Me mostré de acuerdo con la breve descripción.
—Me parece que la conozco, Lou. Ellis, tiene algún dinero...
—No causaba esa impresión.
—Quizá no... pero lo tiene. De todas maneras se hallaba en condiciones de pagar la cantidad fijada por «Pale Horse». Supongo que esa gente no trabaja gratis.
—No cabe pensar en tal cosa.
—Tendrás que lanzarte tras la madrastra. Esa labor es más propia de ti que de mí. Ve a verla...
—Ignoro dónde vive.
—Luigi sabrá dónde para la casa de Tommy, conocerá por lo menos el distrito. El resto lo averiguaremos nosotros por otros medios. Pero, ¡qué tontos somos! Tú leíste su esquela en el Times. Bastará con consultar varios números atrasados en el archivo del periódico.

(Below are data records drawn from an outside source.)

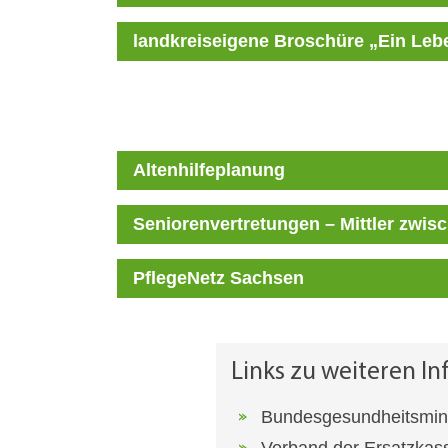
landkreiseigene Broschüre „Ein Le
Altenhilfeplanung
Seniorenvertretungen – Mittler zwis
PflegeNetz Sachsen
Links zu weiteren I
Bundesgesundheitsminis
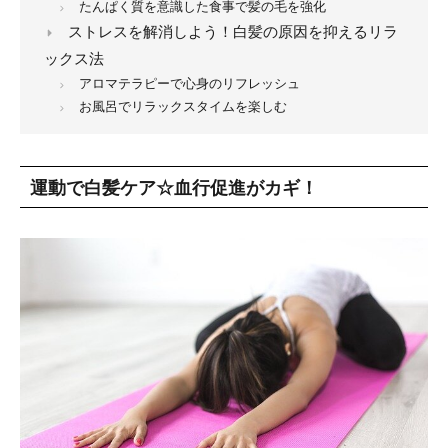
たんぱく質を意識した食事で髪の毛を強化
ストレスを解消しよう！白髪の原因を抑えるリラ
ックス法
アロマテラピーで心身のリフレッシュ
お風呂でリラックスタイムを楽しむ
運動で白髪ケア☆血行促進がカギ！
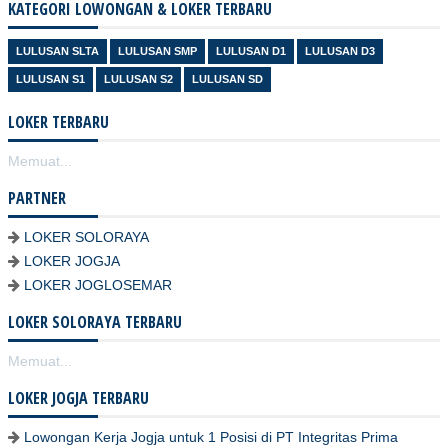
KATEGORI LOWONGAN & LOKER TERBARU
LULUSAN SLTA
LULUSAN SMP
LULUSAN D1
LULUSAN D3
LULUSAN S1
LULUSAN S2
LULUSAN SD
LOKER TERBARU
Memuat...
PARTNER
LOKER SOLORAYA
LOKER JOGJA
LOKER JOGLOSEMAR
LOKER SOLORAYA TERBARU
Memuat...
LOKER JOGJA TERBARU
Lowongan Kerja Jogja untuk 1 Posisi di PT Integritas Prima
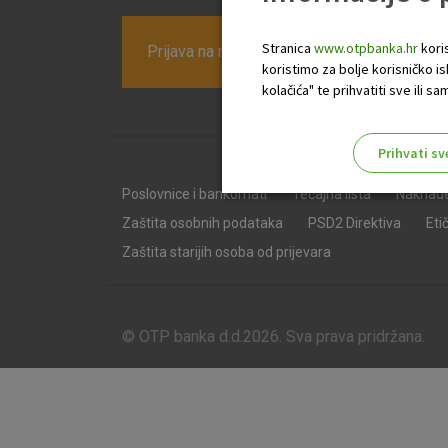
Stranica
www.otpbanka.hr
koris
Prijava na newsletter OTP banke
koristimo za bolje korisničko i
kolačića" te prihvatiti sve ili
Prihvati sv
Odaberite najbolju opciju za va
Poslovnice i bankomati
Tečajna lista
Naknad
Zaštita osobnih podataka
PSD2 Direktiva
Eti
Zaštita starijih osoba od prijevara
© OTP banka d.d.2026. Sva prava pridržana.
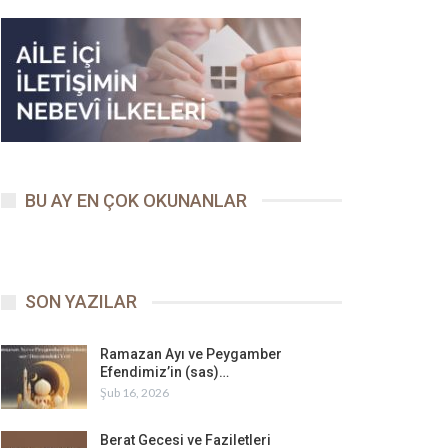
BU AY EN ÇOK OKUNANLAR
SON YAZILAR
Ramazan Ayı ve Peygamber
Efendimiz’in (sas)…
Şub 16, 2026
Berat Gecesi ve Faziletleri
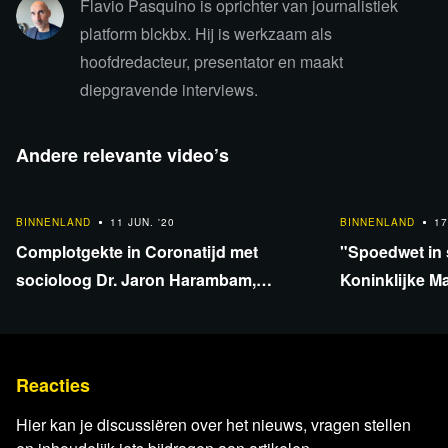
Flavio Pasquino is oprichter van journalistiek
platform blckbx. Hij is werkzaam als
hoofdredacteur, presentator en maakt
diepgravende interviews.
Andere relevante video’s
26:51
8:03
BINNENLAND
11 JUN. '20
BINNENLAND
17
Complotgekte in Coronatijd met
"Spoedwet in s
socioloog Dr. Jaron Harambam,
Koninklijke M
specialist in Complottheorieën
Reacties
Hier kan je discussiëren over het nieuws, vragen stellen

—Habré de inventar un pretexto para entrevistarme con la madrastra —dije pensativamente.
Ginger respondió que eso no presentaría dificultades.

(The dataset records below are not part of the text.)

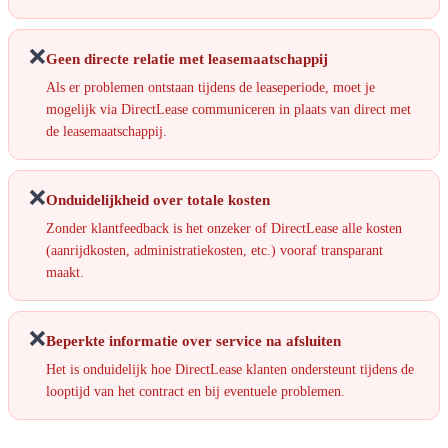
❌
Geen directe relatie met leasemaatschappij
Als er problemen ontstaan tijdens de leaseperiode, moet je
mogelijk via DirectLease communiceren in plaats van direct met
de leasemaatschappij.
❌
Onduidelijkheid over totale kosten
Zonder klantfeedback is het onzeker of DirectLease alle kosten
(aanrijdkosten, administratiekosten, etc.) vooraf transparant
maakt.
❌
Beperkte informatie over service na afsluiten
Het is onduidelijk hoe DirectLease klanten ondersteunt tijdens de
looptijd van het contract en bij eventuele problemen.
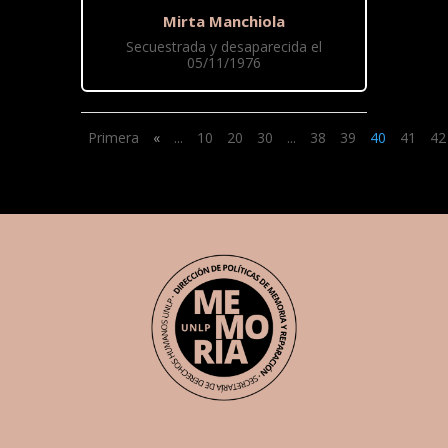
Mirta Manchiola
Secuestrada y desaparecida el
05/11/1976
Primera
«
...
10
20
30
...
38
39
40
41
42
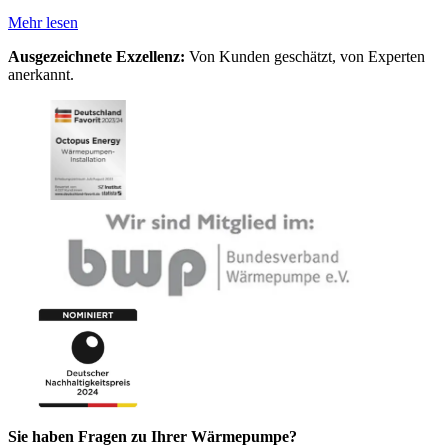
Mehr lesen
Ausgezeichnete Exzellenz:
Von Kunden geschätzt, von Experten
anerkannt.
Sie haben Fragen zu Ihrer Wärmepumpe?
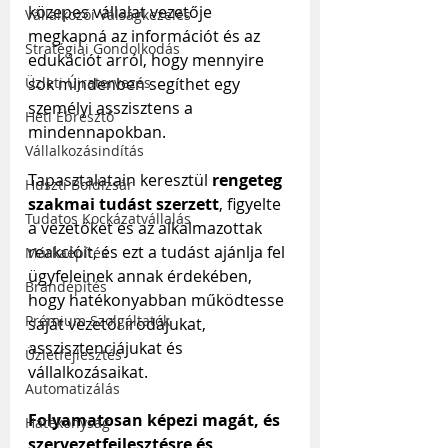
közepes vállalat vezetője 
Vállalkozói Válságkezelés
megkapná az információt és az 
Stratégiai Gondolkodás
edukációt arról, hogy mennyire 
sok mindenben segíthet egy 
Üzleti Újratervezés
személyi asszisztens a 
Heti Ébresztő
mindennapokban. 
Vállalkozásindítás
Tapasztalatain keresztül 
rengeteg 
Huszti Boldizsár
szakmai tudást szerzett
, figyelte 
Tudatos Kockázatvállalás
a vezetőket és az alkalmazottak 
reakcióit, és ezt a tudást ajánlja fel 
Márkaépítés
ügyfeleinek annak érdekében, 
Brandépítés
hogy hatékonyabban működtesse 
Prémium Szolgáltatók
saját vezetői irodájukat, 
asszisztenciájukat és 
Üzletfejlesztés
vállalkozásaikat. 
Automatizálás
Folyamatosan képezi magát, és 
Hatékonyság
szervezetfejlesztésre és 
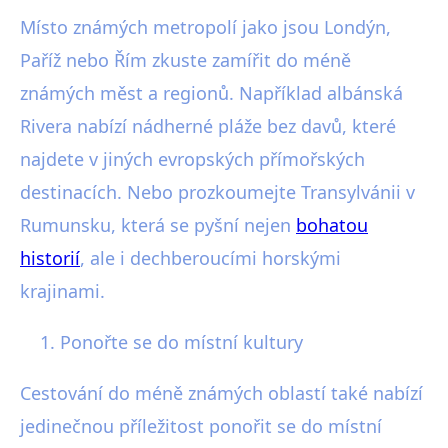
Místo známých metropolí jako jsou Londýn,
Paříž nebo Řím zkuste zamířit do méně
známých měst a regionů. Například albánská
Rivera nabízí nádherné pláže bez davů, které
najdete v jiných evropských přímořských
destinacích. Nebo prozkoumejte Transylvánii v
Rumunsku, která se pyšní nejen
bohatou
historií
, ale i dechberoucími horskými
krajinami.
Ponořte se do místní kultury
Cestování do méně známých oblastí také nabízí
jedinečnou příležitost ponořit se do místní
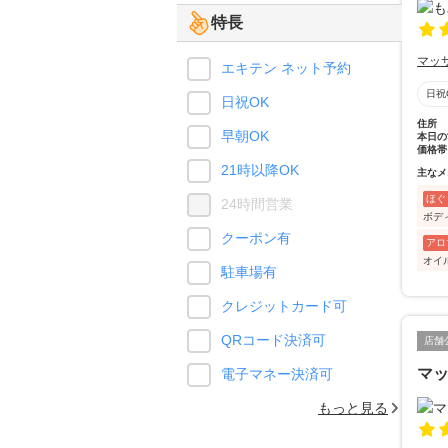
特長
マッ
エキテン ネット予約
日祝
日祝OK
住所
早朝OK
本日の
価格帯
21時以降OK
主なメ
ほぐ
24時間営業
ボデ
クーポン有
アロ
オイ
駐車場有
クレジットカード可
QRコード決済可
店舗
マ
電子マネー決済可
もっと見る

—Tú eres alguien, ¿no? —señaló ella—. Posees, en tu calidad de historiador, varios títulos, reflejados en las siglas que siguen a tu nombre. La señora Tuckerton quedará impresionada al ver tu tarjeta.
—Pero, ¿y el pretexto?
—¿Te parece bien un fingido interés por su casa? —sugirió Ginger vagamente—. Seguro que quedará justificado si se trata de un edificio antiguo.

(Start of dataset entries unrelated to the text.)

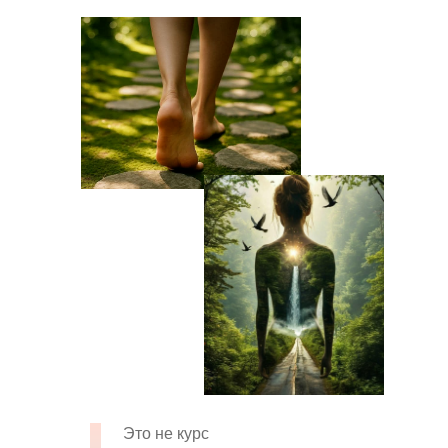
Это не курс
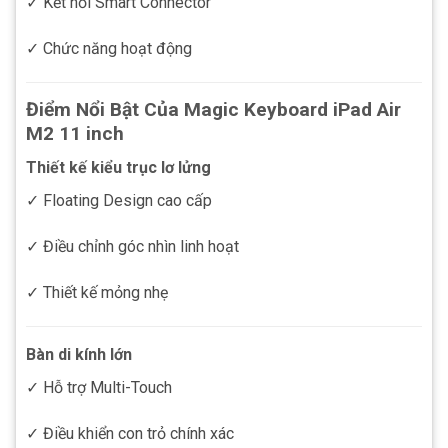
✓ Kết nối Smart Connector
✓ Chức năng hoạt động
Điểm Nổi Bật Của Magic Keyboard iPad Air
M2 11 inch
Thiết kế kiểu trục lơ lửng
✓ Floating Design cao cấp
✓ Điều chỉnh góc nhìn linh hoạt
✓ Thiết kế mỏng nhẹ
Bàn di kính lớn
✓ Hỗ trợ Multi-Touch
✓ Điều khiển con trỏ chính xác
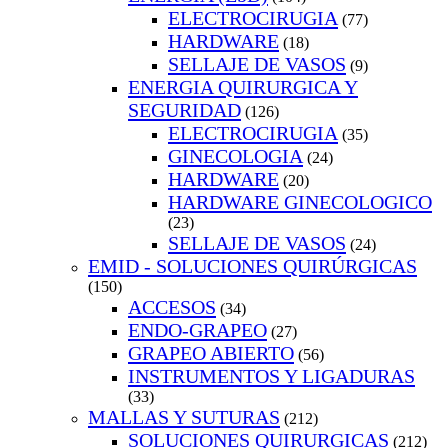
ELECTROCIRUGIA
(77)
HARDWARE
(18)
SELLAJE DE VASOS
(9)
ENERGIA QUIRURGICA Y
SEGURIDAD
(126)
ELECTROCIRUGIA
(35)
GINECOLOGIA
(24)
HARDWARE
(20)
HARDWARE GINECOLOGICO
(23)
SELLAJE DE VASOS
(24)
EMID - SOLUCIONES QUIRÚRGICAS
(150)
ACCESOS
(34)
ENDO-GRAPEO
(27)
GRAPEO ABIERTO
(56)
INSTRUMENTOS Y LIGADURAS
(33)
MALLAS Y SUTURAS
(212)
SOLUCIONES QUIRURGICAS
(212)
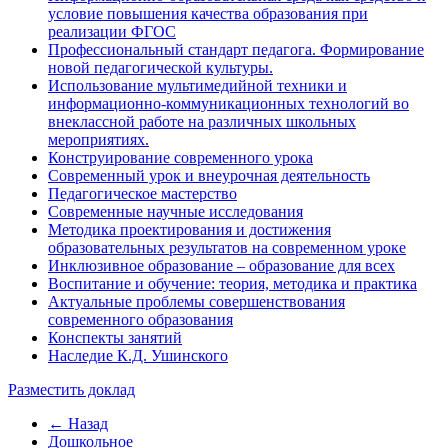
условие повышения качества образования при
реализации ФГОС
Профессиональный стандарт педагога. Формирование
новой педагогической культуры.
Использование мультимедийной техники и
информационно-коммуникационных технологий во
внеклассной работе на различных школьных
мероприятиях.
Конструирование современного урока
Современный урок и внеурочная деятельность
Педагогическое мастерство
Современные научные исследования
Методика проектирования и достижения
образовательных результатов на современном уроке
Инклюзивное образование – образование для всех
Воспитание и обучение: теория, методика и практика
Актуальные проблемы совершенствования
современного образования
Конспекты занятий
Наследие К.Д. Ушинского
Разместить доклад
← Назад
Дошкольное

—Eso no tiene nada que ver con la época histórica en cuyo estilo me he especializado —objeté.
—¿Y qué sabe ella? —insistió Ginger—. Todo el mundo cree que cualquier cosa que cuente con cien años de existencia ha de ser forzosamente interesante para un historiador o arqueólogo. ¿Y si recurrimos a las pinturas? En esa casa debe haber cuadros de un tipo u otro. Mira... Tú conciertas una cita con la dueña, llegas allí, te muestras extraordinariamente amable... Luego le preguntas que tiempo atrás tuviste ocasión de conocer a su hija —a su hijastra—, y añades que te produjo una pena terrible, etcétera. Después, repentinamente, haces una referencia a «Pale Horse». Adopta una expresión perversa incluso si lo ves bien.